───── Information provided ─────
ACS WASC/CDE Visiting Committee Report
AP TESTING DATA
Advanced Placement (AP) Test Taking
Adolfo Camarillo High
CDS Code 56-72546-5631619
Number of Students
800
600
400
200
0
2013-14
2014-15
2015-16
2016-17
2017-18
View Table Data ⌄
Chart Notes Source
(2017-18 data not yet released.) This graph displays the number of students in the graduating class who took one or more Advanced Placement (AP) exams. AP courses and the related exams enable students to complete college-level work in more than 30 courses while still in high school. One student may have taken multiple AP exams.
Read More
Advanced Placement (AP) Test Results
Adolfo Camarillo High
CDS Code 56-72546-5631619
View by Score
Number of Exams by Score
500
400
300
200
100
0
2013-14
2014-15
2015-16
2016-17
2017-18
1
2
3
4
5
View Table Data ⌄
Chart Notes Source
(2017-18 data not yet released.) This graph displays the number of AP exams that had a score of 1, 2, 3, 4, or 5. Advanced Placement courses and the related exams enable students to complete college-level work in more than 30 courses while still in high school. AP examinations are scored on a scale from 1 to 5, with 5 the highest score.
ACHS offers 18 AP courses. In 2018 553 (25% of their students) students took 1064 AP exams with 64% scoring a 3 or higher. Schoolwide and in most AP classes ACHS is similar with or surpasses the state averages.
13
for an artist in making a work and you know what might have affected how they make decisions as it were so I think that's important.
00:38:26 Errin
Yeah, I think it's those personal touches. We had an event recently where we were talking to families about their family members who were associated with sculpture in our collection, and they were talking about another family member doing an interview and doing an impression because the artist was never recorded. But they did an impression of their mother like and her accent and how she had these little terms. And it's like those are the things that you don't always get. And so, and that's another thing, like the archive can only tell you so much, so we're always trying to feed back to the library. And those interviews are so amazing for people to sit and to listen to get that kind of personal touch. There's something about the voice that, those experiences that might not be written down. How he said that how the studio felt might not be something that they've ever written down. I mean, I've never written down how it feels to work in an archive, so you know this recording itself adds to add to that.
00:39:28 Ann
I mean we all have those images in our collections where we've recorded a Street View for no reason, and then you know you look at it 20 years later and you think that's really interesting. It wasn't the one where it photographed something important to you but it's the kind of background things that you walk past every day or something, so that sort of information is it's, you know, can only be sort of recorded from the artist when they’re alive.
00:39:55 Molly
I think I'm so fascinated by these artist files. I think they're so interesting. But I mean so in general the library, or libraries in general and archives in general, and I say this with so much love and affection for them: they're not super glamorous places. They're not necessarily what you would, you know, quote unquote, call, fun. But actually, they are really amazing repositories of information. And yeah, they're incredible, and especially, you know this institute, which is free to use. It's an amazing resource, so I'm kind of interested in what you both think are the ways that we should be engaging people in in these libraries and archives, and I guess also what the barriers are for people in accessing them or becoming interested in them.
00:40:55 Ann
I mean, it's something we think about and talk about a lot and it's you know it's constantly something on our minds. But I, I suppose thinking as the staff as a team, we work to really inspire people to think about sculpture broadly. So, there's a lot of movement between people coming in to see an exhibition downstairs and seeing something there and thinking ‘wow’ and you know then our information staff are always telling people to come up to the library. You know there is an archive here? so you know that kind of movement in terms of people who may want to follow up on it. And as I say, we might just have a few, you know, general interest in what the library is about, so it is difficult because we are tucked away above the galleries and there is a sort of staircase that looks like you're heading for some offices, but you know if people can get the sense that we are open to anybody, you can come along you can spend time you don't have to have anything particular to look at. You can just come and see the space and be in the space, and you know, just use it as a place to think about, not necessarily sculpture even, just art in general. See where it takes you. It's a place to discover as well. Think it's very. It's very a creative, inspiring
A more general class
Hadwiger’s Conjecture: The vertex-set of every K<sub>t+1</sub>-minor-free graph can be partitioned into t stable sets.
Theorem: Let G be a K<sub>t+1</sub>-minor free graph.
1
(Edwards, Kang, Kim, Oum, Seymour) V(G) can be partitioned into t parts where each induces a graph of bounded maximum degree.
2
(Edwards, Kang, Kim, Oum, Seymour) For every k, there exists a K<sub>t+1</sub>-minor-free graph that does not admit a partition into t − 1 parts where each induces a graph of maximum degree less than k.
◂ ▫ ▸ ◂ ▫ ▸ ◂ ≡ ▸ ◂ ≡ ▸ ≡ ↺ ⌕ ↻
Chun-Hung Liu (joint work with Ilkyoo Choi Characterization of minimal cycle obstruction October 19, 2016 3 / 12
─────
# [Try it]
All entries above are to be copied exactly, with none left out.

# [Result of this task]
ACS WASC/CDE Visiting Committee Report
AP TESTING DATA
Advanced Placement (AP) Test Taking
Adolfo Camarillo High
CDS Code 56-72546-5631619
Number of Students
800
600
400
200
0
2013-14
2014-15
2015-16
2016-17
2017-18
View Table Data ⌄
Chart Notes Source
(2017-18 data not yet released.) This graph displays the number of students in the graduating class who took one or more Advanced Placement (AP) exams. AP courses and the related exams enable students to complete college-level work in more than 30 courses while still in high school. One student may have taken multiple AP exams.
Read More
Advanced Placement (AP) Test Results
Adolfo Camarillo High
CDS Code 56-72546-5631619
View by Score
Number of Exams by Score
500
400
300
200
100
0
2013-14
2014-15
2015-16
2016-17
2017-18
1
2
3
4
5
View Table Data ⌄
Chart Notes Source
(2017-18 data not yet released.) This graph displays the number of AP exams that had a score of 1, 2, 3, 4, or 5. Advanced Placement courses and the related exams enable students to complete college-level work in more than 30 courses while still in high school. AP examinations are scored on a scale from 1 to 5, with 5 the highest score.
ACHS offers 18 AP courses. In 2018 553 (25% of their students) students took 1064 AP exams with 64% scoring a 3 or higher. Schoolwide and in most AP classes ACHS is similar with or surpasses the state averages.
13
for an artist in making a work and you know what might have affected how they make decisions as it were so I think that's important.
00:38:26 Errin
Yeah, I think it's those personal touches. We had an event recently where we were talking to families about their family members who were associated with sculpture in our collection, and they were talking about another family member doing an interview and doing an impression because the artist was never recorded. But they did an impression of their mother like and her accent and how she had these little terms. And it's like those are the things that you don't always get. And so, and that's another thing, like the archive can only tell you so much, so we're always trying to feed back to the library. And those interviews are so amazing for people to sit and to listen to get that kind of personal touch. There's something about the voice that, those experiences that might not be written down. How he said that how the studio felt might not be something that they've ever written down. I mean, I've never written down how it feels to work in an archive, so you know this recording itself adds to add to that.
00:39:28 Ann
I mean we all have those images in our collections where we've recorded a Street View for no reason, and then you know you look at it 20 years later and you think that's really interesting. It wasn't the one where it photographed something important to you but it's the kind of background things that you walk past every day or something, so that sort of information is it's, you know, can only be sort of recorded from the artist when they’re alive.
00:39:55 Molly
I think I'm so fascinated by these artist files. I think they're so interesting. But I mean so in general the library, or libraries in general and archives in general, and I say this with so much love and affection for them: they're not super glamorous places. They're not necessarily what you would, you know, quote unquote, call, fun. But actually, they are really amazing repositories of information. And yeah, they're incredible, and especially, you know this institute, which is free to use. It's an amazing resource, so I'm kind of interested in what you both think are the ways that we should be engaging people in in these libraries and archives, and I guess also what the barriers are for people in accessing them or becoming interested in them.
00:40:55 Ann
I mean, it's something we think about and talk about a lot and it's you know it's constantly something on our minds. But I, I suppose thinking as the staff as a team, we work to really inspire people to think about sculpture broadly. So, there's a lot of movement between people coming in to see an exhibition downstairs and seeing something there and thinking ‘wow’ and you know then our information staff are always telling people to come up to the library. You know there is an archive here? so you know that kind of movement in terms of people who may want to follow up on it. And as I say, we might just have a few, you know, general interest in what the library is about, so it is difficult because we are tucked away above the galleries and there is a sort of staircase that looks like you're heading for some offices, but you know if people can get the sense that we are open to anybody, you can come along you can spend time you don't have to have anything particular to look at. You can just come and see the space and be in the space, and you know, just use it as a place to think about, not necessarily sculpture even, just art in general. See where it takes you. It's a place to discover as well. Think it's very. It's very a creative, inspiring
A more general class
Hadwiger’s Conjecture: The vertex-set of every K<sub>t+1</sub>-minor-free graph can be partitioned into t stable sets.
Theorem: Let G be a K<sub>t+1</sub>-minor free graph.
1
(Edwards, Kang, Kim, Oum, Seymour) V(G) can be partitioned into t parts where each induces a graph of bounded maximum degree.
2
(Edwards, Kang, Kim, Oum, Seymour) For every k, there exists a K<sub>t+1</sub>-minor-free graph that does not admit a partition into t − 1 parts where each induces a graph of maximum degree less than k.
◂ ▫ ▸ ◂ ▫ ▸ ◂ ≡ ▸ ◂ ≡ ▸ ≡ ↺ ⌕ ↻
Chun-Hung Liu (joint work with Ilkyoo Choi Characterization of minimal cycle obstruction October 19, 2016 3 / 12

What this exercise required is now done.